**Task statement**
The required output is a number: how many lines of the data below include the string "arrondissement".

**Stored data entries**
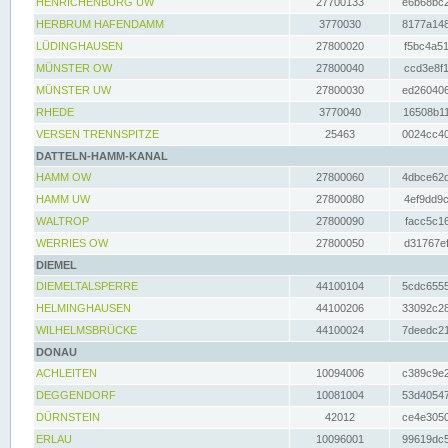
HENRICHENBURG UW
27700133
e6b68bc2
HERBRUM HAFENDAMM
3770030
8177a148
LÜDINGHAUSEN
27800020
f5bc4a51
MÜNSTER OW
27800040
ccd3e8f1
MÜNSTER UW
27800030
ed260406
RHEDE
3770040
16508b11
VERSEN TRENNSPITZE
25463
0024cc40
DATTELN-HAMM-KANAL
HAMM OW
27800060
4dbce62d
HAMM UW
27800080
4ef9dd9c
WALTROP
27800090
facc5c16
WERRIES OW
27800050
d31767ef
DIEMEL
DIEMELTALSPERRE
44100104
5cdc6555
HELMINGHAUSEN
44100206
33092c28
WILHELMSBRÜCKE
44100024
7deedc21
DONAU
ACHLEITEN
10094006
c389c9e2
DEGGENDORF
10081004
53d40547
DÜRNSTEIN
42012
ce4e3050
ERLAU
10096001
99619dc5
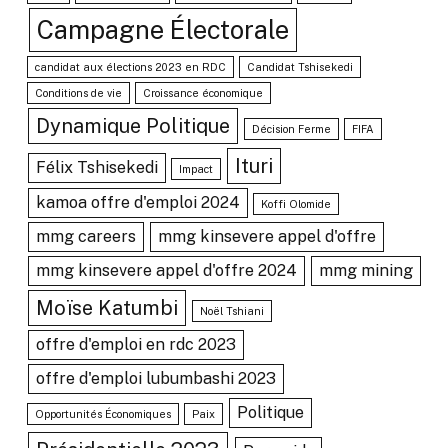
Campagne Électorale
candidat aux élections 2023 en RDC
Candidat Tshisekedi
Conditions de vie
Croissance économique
Dynamique Politique
Décision Ferme
FIFA
Ituri
Félix Tshisekedi
Impact
kamoa offre d'emploi 2024
Koffi Olomide
mmg careers
mmg kinsevere appel d'offre
mmg kinsevere appel d'offre 2024
mmg mining
Moïse Katumbi
Noël Tshiani
offre d'emploi en rdc 2023
offre d'emploi lubumbashi 2023
Politique
Opportunités Économiques
Paix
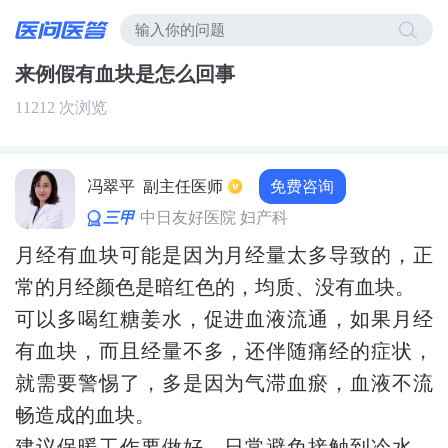
来例假有血块是怎么回事
11212 次浏览
免费咨询
冯翠平
副主任医师
三甲
中日友好医院 妇产科
月经有血块可能是因为月经量太多导致的，正
常的月经颜色是暗红色的，均质、没有血块。
可以多喝红糖姜水，促进血液流通，如果月经
有血块，而且经量不多，还伴随痛经的症状，
就需要警惕了，多是因为气滞血瘀，血液不流
畅造成的血块。
建议保暖工作要做好，日常避免接触到冷水，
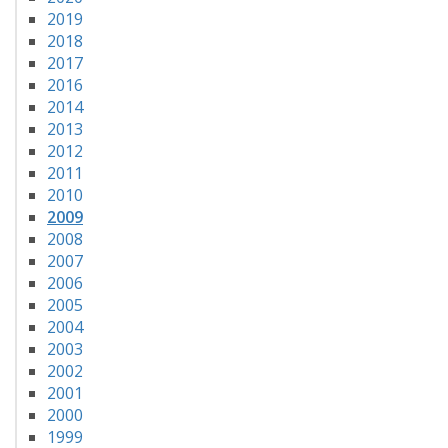
2019
2018
2017
2016
2014
2013
2012
2011
2010
2009
2008
2007
2006
2005
2004
2003
2002
2001
2000
1999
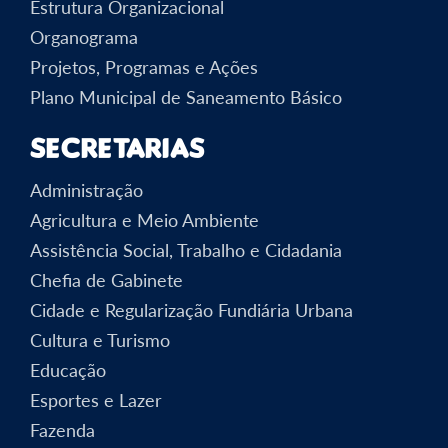
Estrutura Organizacional
Organograma
Projetos, Programas e Ações
Plano Municipal de Saneamento Básico
Secretarias
Administração
Agricultura e Meio Ambiente
Assistência Social, Trabalho e Cidadania
Chefia de Gabinete
Cidade e Regularização Fundiária Urbana
Cultura e Turismo
Educação
Esportes e Lazer
Fazenda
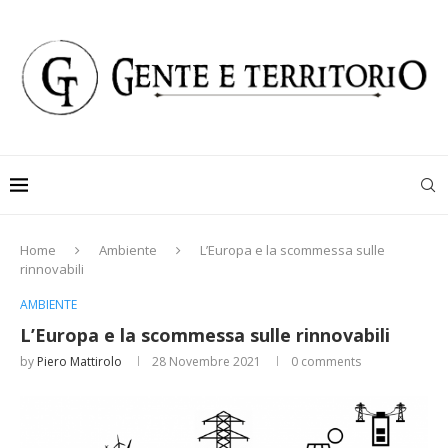
Home
Ambiente
L’Europa e la scommessa sulle
rinnovabili
AMBIENTE
L’Europa e la scommessa sulle rinnovabili
by
Piero Mattirolo
28 Novembre 2021
0 comments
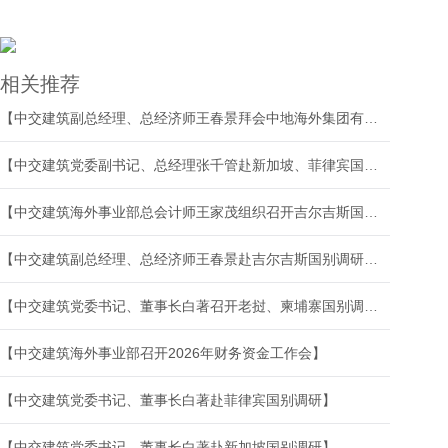
相关推荐
【中交建筑副总经理、总经济师王春景拜会中地海外集团有限公司党委书记、董事长兰眉中】
【中交建筑党委副书记、总经理张千管赴新加坡、菲律宾国别调研】
【中交建筑海外事业部总会计师王家茂组织召开吉尔吉斯国别财务专项工作研讨会】
【中交建筑副总经理、总经济师王春景赴吉尔吉斯国别调研指导工作】
【中交建筑党委书记、董事长白著召开老挝、柬埔寨国别调研座谈会】
【中交建筑海外事业部召开2026年财务资金工作会】
【中交建筑党委书记、董事长白著赴菲律宾国别调研】
【中交建筑党委书记、董事长白著赴新加坡国别调研】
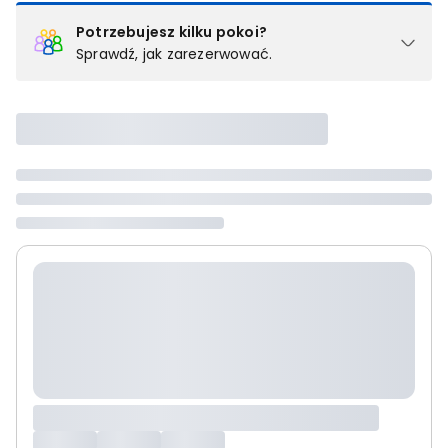
Potrzebujesz kilku pokoi?
Sprawdź, jak zarezerwować.
Podział na pokoje
Powyżej wybierasz liczbę osób, które będą zakwaterowane w 1
pokoju (lub apartamencie, willi itd.). Wybierz jedną z ofert z listy
i zarezerwuj ją. Zrób oddzielne rezerwacje dla każdego
kolejnego pokoju lub
skontaktuj się z nami,
by złożyć
zamówienie u naszego doradcy.
Maksymalna liczba uczestników
Jeśli nie możesz dodać kolejnych osób, osiągnąłeś(-aś)
maksymalny limit dla 1 pokoju.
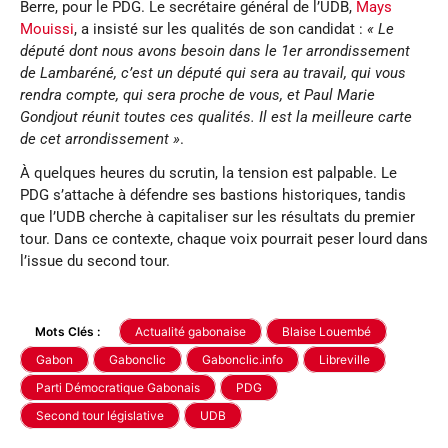
Berre, pour le PDG. Le secrétaire général de l’UDB,
Mays
Mouissi
, a insisté sur les qualités de son candidat :
« Le
député dont nous avons besoin dans le 1er arrondissement
de Lambaréné, c’est un député qui sera au travail, qui vous
rendra compte, qui sera proche de vous, et Paul Marie
Gondjout réunit toutes ces qualités. Il est la meilleure carte
de cet arrondissement »
.
À quelques heures du scrutin, la tension est palpable. Le
PDG s’attache à défendre ses bastions historiques, tandis
que l’UDB cherche à capitaliser sur les résultats du premier
tour. Dans ce contexte, chaque voix pourrait peser lourd dans
l’issue du second tour.
Mots Clés :
Actualité gabonaise
Blaise Louembé
Gabon
Gabonclic
Gabonclic.info
Libreville
Parti Démocratique Gabonais
PDG
Second tour législative
UDB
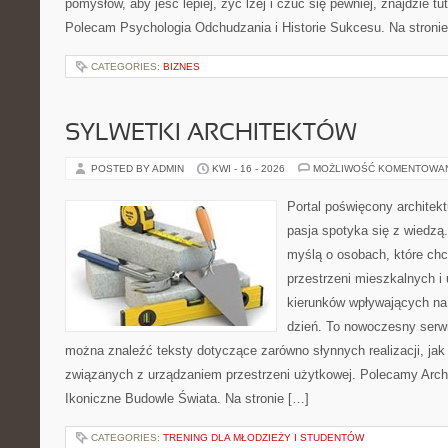
pomysłów, aby jeść lepiej, żyć lżej i czuć się pewniej, znajdzie tu
Polecam Psychologia Odchudzania i Historie Sukcesu. Na stroni
CATEGORIES:
BIZNES
SYLWETKI ARCHITEKTÓW
POSTED BY ADMIN
KWI - 16 - 2026
MOŻLIWOŚĆ KOMENTOWA
Portal poświęcony architekt
pasja spotyka się z wiedzą
myślą o osobach, które chc
przestrzeni mieszkalnych i
kierunków wpływających na
dzień. To nowoczesny serw
można znaleźć teksty dotyczące zarówno słynnych realizacji, jak
związanych z urządzaniem przestrzeni użytkowej. Polecamy Arch
Ikoniczne Budowle Świata. Na stronie […]
CATEGORIES:
TRENING DLA MŁODZIEŻY I STUDENTÓW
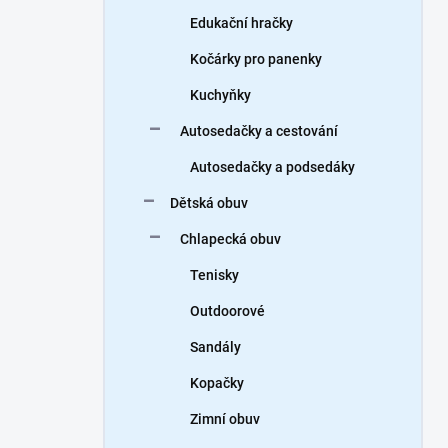
Edukační hračky
Kočárky pro panenky
Kuchyňky
Autosedačky a cestování
Autosedačky a podsedáky
Dětská obuv
Chlapecká obuv
Tenisky
Outdoorové
Sandály
Kopačky
Zimní obuv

**Response**
2